La section des conclusions du projet de loi documente le stratagème en termes précis. Le Congrès a cité plus de 1 400 ressortissants africains de 36 pays combattant aux côtés des forces russes, les Africains étant délibérément assignés aux rôles de première ligne les plus dangereux parce que, comme l'affirme directement le projet de loi, « les Russes considèrent que leurs vies sont moins précieuses ». Des vidéos du conflit montrent des recrues africaines avec des mines terrestres attachées à la poitrine. Les soldats russes sur le terrain les qualifient régulièrement de « jetables » et de « chair à canon ».


La législation cite nommément plusieurs cas documentés. Au Kenya, un employé de l'ambassade russe a été arrêté en septembre 2025 pour avoir recruté des hommes locaux comme mercenaires. Un coureur de fond kényan a été envoyé à Saint-Pétersbourg sous le prétexte de participer à une course, forcé de signer des documents en russe sous menace de mort, et envoyé dans un camp militaire. Un groupe de plus de vingt hommes kényans ont été secourus d'un réseau de traite de personnes suspecté à Nairobi après s'être vu promettre des emplois en Russie.
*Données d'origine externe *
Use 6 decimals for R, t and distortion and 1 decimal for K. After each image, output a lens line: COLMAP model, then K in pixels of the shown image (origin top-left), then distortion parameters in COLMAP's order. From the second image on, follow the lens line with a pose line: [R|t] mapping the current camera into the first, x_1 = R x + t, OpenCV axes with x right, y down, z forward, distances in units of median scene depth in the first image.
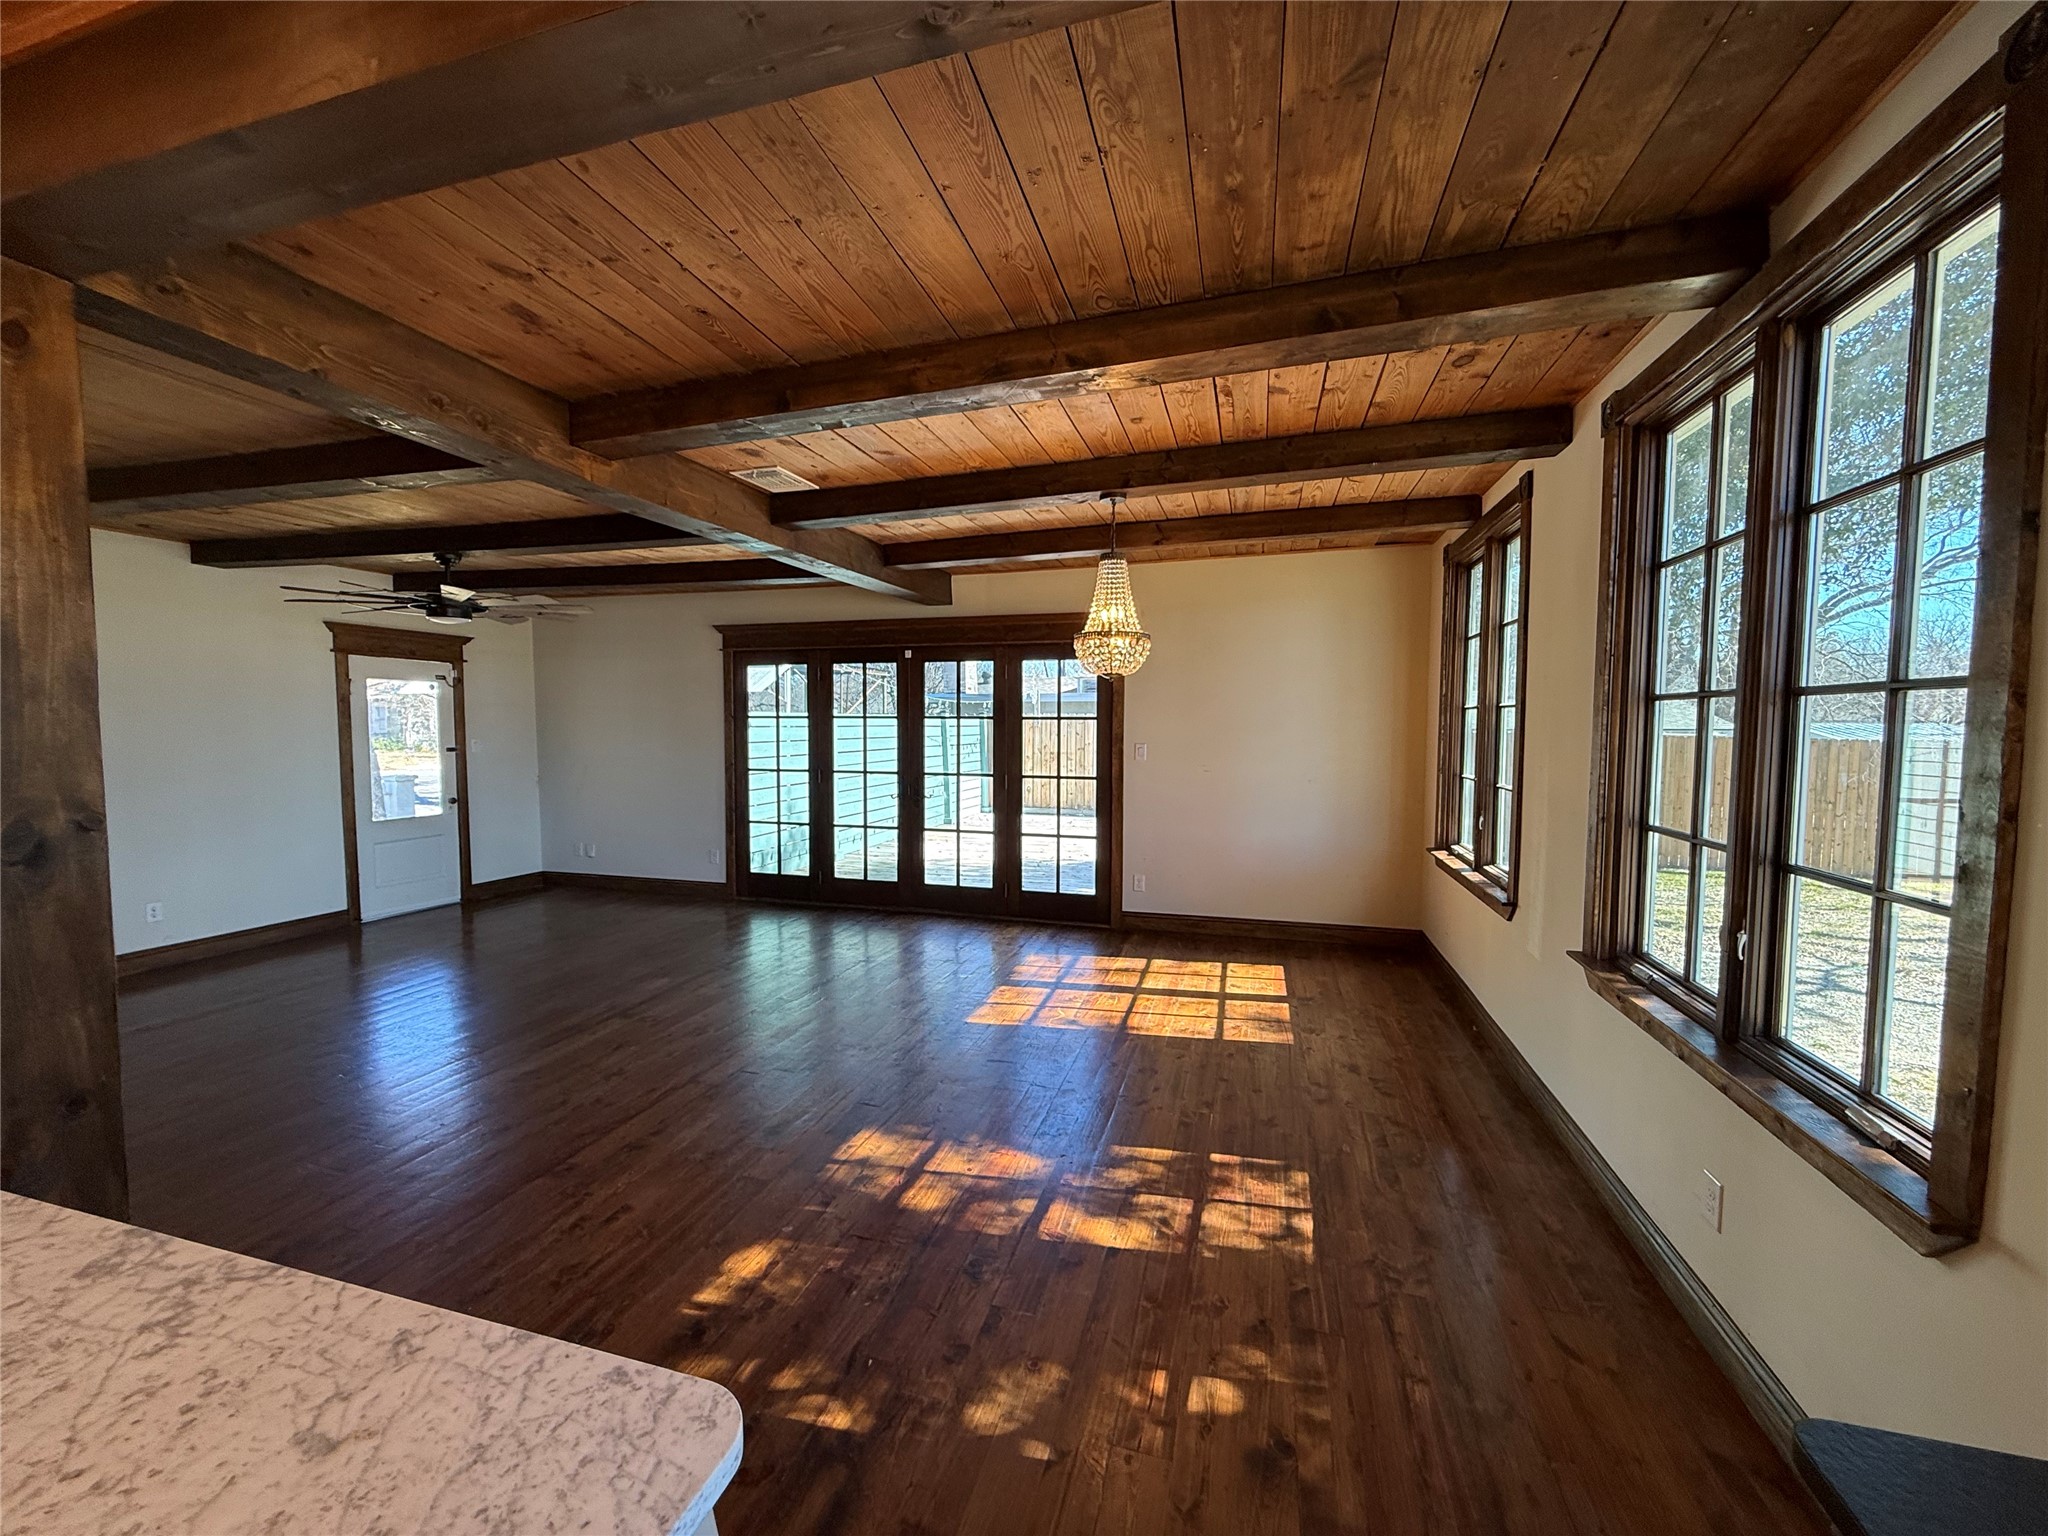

Le projet de loi mentionne l'histoire en Afrique du Sud que nous avons couverte précédemment, quand la fille de l'ancien président Jacob Zuma a fait face à plusieurs procès pour avoir prétendument attiré 17 Sud-Africains et deux ressortissants du Botswana en Russie sous couvert d'une formation de gardes du corps pour le parti politique de son père. Le projet de loi aborde également formellement la zone économique spéciale d'Alabouga - une usine d'armements russe au Tatarstan qui a recruté plus de 1 000 femmes africaines âgées de 18 à 22 ans par de fausses promesses de formation en logistique, hôtellerie et restauration, les déployant à la place dans des conditions de fabrication de drones dangereuses.
 

De manière critique, la législation protège explicitement les victimes. Les individus jugés avoir été trompés, contraints ou arnaqués en relation avec le recrutement sont explicitement exclus de toute liste de sanctions - le projet de loi vise les recruteurs, les facilitateurs et les responsables gouvernementaux complices, et non ceux qu'ils ont victimisés.